McLuhan explained to us that “the medium is the message. This is merely to say that the personal and social consequences of any medium - that is, of any extension of ourselves - result from the new scale that is introduced into our affairs by each extension of ourselves, or by any new technology.”

He also said, “Our conventional response to all media, namely that it is how they are used that counts, is the numb stance of the technological idiot. For the ‘content’ of a medium is like the juicy piece of meat carried by the burglar to distract the watchdog of the mind. The effect of the medium is made strong and intense just because it is given another medium as ‘content’. The content of a movie is a novel or a play or an opera. The effect of the movie form is not related to its program content. The ‘content’ of writing or print is speech, but the reader is almost entirely unaware either of print or speech.”

When digital media started to really emerge with the introduction of the browser in the mid-1990s, it naturally incorporated many previous forms media.  But bandwidth, computing power and storage were still scarce and expensive.  A lot has changed since Netscape came along.

We have arrived at a point in history where the effect of IAM has been made the strongest and most intense form of media we experience because it has been given all other media as its content. The movie, the play, the opera, the newspaper, the television, the radio, commercial music, print and photographs, even the brand (a broadcast concept), have all been given over to the Individual to be reincarnated as the YouTube video, the prosumer indie, the blog, the blog comment, the forum, the Tweet, the IM chat, rating & review, the Flickr album, the podcast, the viral email and the mashup.

Real world social networks (and social network applications like email and MySpace that facilitate) are the infrastructure of these new forms of media that emit from the Individual.
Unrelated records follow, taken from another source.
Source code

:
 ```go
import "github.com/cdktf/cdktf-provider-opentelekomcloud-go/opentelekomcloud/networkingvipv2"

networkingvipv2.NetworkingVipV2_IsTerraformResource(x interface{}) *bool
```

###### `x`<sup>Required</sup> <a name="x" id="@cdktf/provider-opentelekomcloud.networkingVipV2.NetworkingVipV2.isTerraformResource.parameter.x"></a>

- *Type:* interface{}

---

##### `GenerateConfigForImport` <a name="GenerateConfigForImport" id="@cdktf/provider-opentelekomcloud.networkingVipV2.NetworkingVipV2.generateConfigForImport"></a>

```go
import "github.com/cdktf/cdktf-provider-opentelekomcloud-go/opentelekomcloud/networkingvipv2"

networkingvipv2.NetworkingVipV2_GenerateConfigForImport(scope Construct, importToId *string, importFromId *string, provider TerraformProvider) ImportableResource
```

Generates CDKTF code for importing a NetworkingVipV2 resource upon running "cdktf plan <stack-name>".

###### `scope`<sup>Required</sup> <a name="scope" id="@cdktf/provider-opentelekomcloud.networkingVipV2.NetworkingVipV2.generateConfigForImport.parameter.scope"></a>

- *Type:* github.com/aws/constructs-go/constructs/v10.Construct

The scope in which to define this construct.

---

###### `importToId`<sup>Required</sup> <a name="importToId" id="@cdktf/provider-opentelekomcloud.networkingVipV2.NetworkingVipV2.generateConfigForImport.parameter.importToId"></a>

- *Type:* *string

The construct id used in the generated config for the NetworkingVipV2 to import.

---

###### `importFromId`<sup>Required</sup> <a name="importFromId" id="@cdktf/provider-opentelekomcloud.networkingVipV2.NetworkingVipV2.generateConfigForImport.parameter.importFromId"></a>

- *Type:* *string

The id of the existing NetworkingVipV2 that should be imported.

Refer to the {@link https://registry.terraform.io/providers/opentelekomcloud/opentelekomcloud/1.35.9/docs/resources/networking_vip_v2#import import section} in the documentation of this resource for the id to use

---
SCVA argues that the effect is a new scale of social capital that marks a point of inflection for business and it is this new scaled-up version of social capital that SCVA is determined to highlight the value of.

Whereas, the network infrastructure to shape shared perception could be rented with great flexibility in the broadcast era (i.e. the 30 second spot), access to social networks is a function of social capital.
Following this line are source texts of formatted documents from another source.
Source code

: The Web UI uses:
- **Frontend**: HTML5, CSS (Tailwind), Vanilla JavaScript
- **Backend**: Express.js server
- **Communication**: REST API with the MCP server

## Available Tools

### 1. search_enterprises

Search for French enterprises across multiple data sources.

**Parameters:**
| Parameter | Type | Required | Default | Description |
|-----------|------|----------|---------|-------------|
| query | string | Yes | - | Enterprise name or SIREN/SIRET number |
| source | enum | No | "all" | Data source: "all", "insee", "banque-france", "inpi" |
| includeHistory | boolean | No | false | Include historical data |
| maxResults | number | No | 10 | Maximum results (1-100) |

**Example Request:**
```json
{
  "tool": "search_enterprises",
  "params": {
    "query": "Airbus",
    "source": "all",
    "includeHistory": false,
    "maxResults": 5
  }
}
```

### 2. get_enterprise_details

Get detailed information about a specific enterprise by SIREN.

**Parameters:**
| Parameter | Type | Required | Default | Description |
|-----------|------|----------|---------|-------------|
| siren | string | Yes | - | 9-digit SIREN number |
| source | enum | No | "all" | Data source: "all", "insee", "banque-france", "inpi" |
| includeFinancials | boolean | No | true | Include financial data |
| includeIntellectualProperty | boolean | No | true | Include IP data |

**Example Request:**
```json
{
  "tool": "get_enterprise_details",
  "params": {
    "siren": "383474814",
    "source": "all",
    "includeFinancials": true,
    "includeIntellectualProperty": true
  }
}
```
This new scale social capital is a critical corporate asset.

I spent the first half of the e-book illustrating how these entirely new scales of social capital are evidenced by new scales of the intrinsic elements of social capital which are individual assets (remember, the corporation is a form of individual).  These include: information flow, exertion of influence, certifications of social credentials and reinforcement of identity and recognition.  These are observations that are consistent with Nan Lin’s network theory of social capital, whose approach enables us to link the thinking to social network analysis and economics.
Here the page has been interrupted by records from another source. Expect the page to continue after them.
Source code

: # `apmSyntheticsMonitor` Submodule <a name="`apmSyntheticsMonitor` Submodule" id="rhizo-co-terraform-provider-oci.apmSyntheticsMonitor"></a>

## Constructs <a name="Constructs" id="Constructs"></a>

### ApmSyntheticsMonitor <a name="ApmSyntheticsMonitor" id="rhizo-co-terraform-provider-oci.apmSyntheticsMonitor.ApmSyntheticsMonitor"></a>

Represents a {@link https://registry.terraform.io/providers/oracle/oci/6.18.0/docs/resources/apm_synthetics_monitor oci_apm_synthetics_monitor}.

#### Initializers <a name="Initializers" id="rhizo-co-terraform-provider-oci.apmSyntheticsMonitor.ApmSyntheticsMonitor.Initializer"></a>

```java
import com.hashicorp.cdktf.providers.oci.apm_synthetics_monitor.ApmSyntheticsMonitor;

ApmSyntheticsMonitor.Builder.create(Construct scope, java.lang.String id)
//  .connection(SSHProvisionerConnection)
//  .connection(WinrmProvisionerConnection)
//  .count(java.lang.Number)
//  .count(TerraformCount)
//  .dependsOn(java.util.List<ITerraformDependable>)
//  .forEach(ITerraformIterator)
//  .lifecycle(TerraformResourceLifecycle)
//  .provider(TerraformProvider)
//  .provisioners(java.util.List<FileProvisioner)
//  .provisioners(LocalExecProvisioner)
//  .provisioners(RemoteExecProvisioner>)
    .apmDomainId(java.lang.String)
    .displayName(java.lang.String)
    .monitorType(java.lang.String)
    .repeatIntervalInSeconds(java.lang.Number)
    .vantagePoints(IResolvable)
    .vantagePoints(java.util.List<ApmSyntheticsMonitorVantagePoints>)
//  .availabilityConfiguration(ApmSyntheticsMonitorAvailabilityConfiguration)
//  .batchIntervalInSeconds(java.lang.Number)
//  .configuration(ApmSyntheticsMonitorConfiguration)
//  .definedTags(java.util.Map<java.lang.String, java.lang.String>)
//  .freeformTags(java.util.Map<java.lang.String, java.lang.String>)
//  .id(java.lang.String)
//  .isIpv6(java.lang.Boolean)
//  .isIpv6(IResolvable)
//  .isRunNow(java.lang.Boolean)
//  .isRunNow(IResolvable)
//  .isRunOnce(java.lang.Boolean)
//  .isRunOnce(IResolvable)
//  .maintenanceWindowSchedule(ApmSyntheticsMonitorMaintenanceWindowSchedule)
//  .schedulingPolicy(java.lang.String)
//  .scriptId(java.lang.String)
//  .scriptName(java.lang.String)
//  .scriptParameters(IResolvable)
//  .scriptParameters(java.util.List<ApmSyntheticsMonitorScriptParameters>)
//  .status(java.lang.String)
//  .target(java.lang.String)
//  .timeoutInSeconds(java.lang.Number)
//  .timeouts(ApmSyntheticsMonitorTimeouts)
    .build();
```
Technologies have evolved and mapped so tightly to the way humans transact, form relationships and create self-identity that it is time for business management to adopt the thinking of leaders in social network theory, such as the University of Chicago’s Ronald Burt.

Like it or not, the shift from broadcast media to IAM has implications throughout the corporate ecosystem.

Almost all of the changes highlighted in the illustration above have occurred exponentially, which is why we experience them as a sudden shift.  The “more of the same”, “everything that changes, stays the same” mentality will not derive competitive advantage from change like this.  It may not even survive change like this.

Does it not seem natural? Project and scale up the power of the individual, and that value of human connection of which we are all so instinctively aware, emerges in amplified forms as well.

In addition to the new scales of intrinsic social capital elements examined in the e-book, I would like to study further the extrinsic variables of social capital that aggregate into collective assets such as trust and network structure.  I am sure that there is similar evidence of new scale that would shed more light on social capital formation, access and use.